« Contrat du siècle » : quand l’or noir de la RDC éclaire l’injustice d’un pacte chinois

Près de vingt ans après sa signature sous la présidence de Joseph Kabila, le programme minier sino-congolais, connu comme le « contrat du siècle », est à nouveau sous les projecteurs. Le 5 mars 2026, les autorités de Kinshasa ont lancé un audit technique et financier couvrant la période 2008-2024, dans le but de vérifier l’exécution réelle du projet et d’actualiser les ressources minières exploitées par la coentreprise Sicomines, associant Gécamines et des partenaires chinois.

Les chiffres qui brûlent

Depuis le rapport de l’Inspection générale des finances en 2023, le déséquilibre du partenariat est devenu flagrant : 76 milliards de dollars de gains pour les Chinois, contre seulement 3 milliards d’infrastructures pour la RDC. Malgré le cinquième avenant signé en 2024, le modèle reste jugé insuffisant par la société civile.

Jean-Claude Mputu, porte-parole de la coalition « Le Congo n’est pas à vendre », rappelle : « Il faut qu’on sache exactement ce que les Chinois ont tiré du contrat et ce que la RDC a réellement reçu. »

Le feu sous les pierres

L’accord prévoit l’échange de cuivre et de cobalt contre la construction de routes, hôpitaux et écoles. Mais la lenteur et l’opacité de la réalisation des infrastructures ont cristallisé la critique. Le projet hydroélectrique de Busanga illustre les zones d’ombre : parts majoritaires chinoises, financement complexe, et manque de transfert technologique.

(DONNÉES FOURNIES)
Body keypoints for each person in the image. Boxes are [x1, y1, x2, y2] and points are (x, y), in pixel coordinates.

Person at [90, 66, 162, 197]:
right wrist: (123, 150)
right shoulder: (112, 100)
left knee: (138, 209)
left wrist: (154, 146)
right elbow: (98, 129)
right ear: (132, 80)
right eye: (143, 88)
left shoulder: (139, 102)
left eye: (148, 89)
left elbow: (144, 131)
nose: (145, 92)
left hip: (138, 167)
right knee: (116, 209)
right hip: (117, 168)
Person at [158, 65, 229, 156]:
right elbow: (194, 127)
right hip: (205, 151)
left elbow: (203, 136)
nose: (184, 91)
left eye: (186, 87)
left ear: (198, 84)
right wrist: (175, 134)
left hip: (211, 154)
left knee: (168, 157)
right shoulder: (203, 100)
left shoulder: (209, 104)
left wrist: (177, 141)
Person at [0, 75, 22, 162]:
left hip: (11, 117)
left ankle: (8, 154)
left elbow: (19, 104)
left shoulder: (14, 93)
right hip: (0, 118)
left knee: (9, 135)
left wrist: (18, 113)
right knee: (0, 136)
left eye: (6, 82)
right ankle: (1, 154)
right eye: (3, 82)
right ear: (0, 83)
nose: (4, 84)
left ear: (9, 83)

(CONSIGNE) Reprends l'article sur le « contrat du siècle » entre la RDC et la Chine et poursuis-le juste après sa dernière phrase, celle sur le projet hydroélectrique de Busanga.

(TA RÉPONSE)
La bataille des comptes

L’audit, confié à un consortium international comprenant Rothschild & Cie, Mayer Brown et SRK Consulting, s’annonce exhaustif : minier, métallurgique, énergétique, infrastructurel, financier et fiscal. Il devra établir un diagnostic précis et renforcer la reddition de comptes, longtemps absente.

Vers un nouvel équilibre

La RDC espère que cette évaluation servira de base pour renégocier les termes de la coopération et rééquilibrer un partenariat longtemps jugé inégal. Comme le rappelle Jean-Claude Mputu : « On ne peut plus tolérer que des contrats majeurs se déroulent sans redevabilité. »

Le « contrat du siècle » est aujourd’hui un révélateur : entre promesses et réalités, l’histoire minière de la RDC interroge sur la souveraineté, l’équité et la transparence. Comme l’écrivait Victor Hugo, « La justice est le fondement du monde ». Et quand la pierre devient monnaie et l’or un enjeu, c’est tout un pays qui scrute le ciel pour savoir si l’équilibre pourra enfin renaître.